TRY IT:
Respond with nothing but the number of lines in this data that include the word "area".

RECORDED INFORMATION Block Start

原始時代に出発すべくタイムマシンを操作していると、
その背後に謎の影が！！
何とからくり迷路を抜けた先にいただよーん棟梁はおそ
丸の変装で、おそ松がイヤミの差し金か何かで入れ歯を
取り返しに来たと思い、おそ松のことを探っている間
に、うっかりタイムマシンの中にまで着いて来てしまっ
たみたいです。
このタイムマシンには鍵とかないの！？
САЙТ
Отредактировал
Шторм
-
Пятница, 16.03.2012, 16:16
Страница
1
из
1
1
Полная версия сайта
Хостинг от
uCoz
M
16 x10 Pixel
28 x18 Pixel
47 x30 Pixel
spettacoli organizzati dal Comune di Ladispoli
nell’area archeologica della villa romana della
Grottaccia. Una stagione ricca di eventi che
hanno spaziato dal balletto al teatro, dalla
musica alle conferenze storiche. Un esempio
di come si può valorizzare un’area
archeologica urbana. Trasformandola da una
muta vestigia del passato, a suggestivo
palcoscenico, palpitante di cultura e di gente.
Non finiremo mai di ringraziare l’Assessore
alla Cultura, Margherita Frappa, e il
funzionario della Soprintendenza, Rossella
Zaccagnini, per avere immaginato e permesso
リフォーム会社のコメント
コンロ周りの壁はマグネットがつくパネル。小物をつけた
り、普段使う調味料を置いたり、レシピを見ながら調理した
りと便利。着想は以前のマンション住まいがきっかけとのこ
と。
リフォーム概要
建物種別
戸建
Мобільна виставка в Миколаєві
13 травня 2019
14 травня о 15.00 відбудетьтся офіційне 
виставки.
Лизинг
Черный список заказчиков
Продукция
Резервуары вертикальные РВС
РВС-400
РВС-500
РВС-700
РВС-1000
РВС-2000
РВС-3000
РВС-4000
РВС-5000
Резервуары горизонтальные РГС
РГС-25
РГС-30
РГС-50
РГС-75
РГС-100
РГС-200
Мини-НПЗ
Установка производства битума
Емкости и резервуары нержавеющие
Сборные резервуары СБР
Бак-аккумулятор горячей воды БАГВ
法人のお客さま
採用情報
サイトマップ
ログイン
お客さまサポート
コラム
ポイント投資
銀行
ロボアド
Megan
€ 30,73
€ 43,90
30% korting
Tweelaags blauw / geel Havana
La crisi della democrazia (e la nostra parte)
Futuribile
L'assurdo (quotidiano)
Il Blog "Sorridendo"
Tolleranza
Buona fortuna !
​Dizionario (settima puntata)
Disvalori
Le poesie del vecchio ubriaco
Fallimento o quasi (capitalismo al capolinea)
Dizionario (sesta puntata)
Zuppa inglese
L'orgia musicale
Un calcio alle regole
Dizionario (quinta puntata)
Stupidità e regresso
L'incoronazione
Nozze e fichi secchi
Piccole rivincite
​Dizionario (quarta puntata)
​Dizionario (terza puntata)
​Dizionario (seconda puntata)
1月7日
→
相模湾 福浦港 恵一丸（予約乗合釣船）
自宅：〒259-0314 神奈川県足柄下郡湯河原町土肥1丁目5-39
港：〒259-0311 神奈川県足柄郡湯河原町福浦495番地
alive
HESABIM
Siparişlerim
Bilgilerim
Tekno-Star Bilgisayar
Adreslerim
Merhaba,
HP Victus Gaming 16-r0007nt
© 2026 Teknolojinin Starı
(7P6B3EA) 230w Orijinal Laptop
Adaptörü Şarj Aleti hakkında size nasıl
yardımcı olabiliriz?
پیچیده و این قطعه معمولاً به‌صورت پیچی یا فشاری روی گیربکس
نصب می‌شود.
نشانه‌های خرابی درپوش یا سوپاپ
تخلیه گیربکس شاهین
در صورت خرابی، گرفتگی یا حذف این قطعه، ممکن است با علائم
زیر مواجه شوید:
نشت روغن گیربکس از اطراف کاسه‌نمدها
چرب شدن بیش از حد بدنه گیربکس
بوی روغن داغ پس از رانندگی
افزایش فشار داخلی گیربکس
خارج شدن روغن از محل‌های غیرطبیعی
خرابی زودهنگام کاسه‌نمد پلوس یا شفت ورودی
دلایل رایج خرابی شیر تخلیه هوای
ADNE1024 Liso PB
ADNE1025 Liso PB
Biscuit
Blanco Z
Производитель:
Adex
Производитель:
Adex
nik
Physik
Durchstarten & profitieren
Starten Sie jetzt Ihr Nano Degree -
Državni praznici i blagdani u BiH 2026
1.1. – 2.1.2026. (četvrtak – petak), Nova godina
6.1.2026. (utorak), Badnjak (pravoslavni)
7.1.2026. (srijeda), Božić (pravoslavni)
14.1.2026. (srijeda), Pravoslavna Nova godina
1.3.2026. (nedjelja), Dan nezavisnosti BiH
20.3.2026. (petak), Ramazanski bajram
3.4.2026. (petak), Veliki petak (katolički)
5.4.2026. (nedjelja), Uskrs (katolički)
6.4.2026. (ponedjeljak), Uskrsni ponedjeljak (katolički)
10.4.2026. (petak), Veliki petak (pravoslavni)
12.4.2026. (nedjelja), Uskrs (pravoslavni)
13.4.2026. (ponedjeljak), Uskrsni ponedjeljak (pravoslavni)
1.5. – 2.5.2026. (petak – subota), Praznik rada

RECORDED INFORMATION Block End

WRITTEN RESPONSE:
2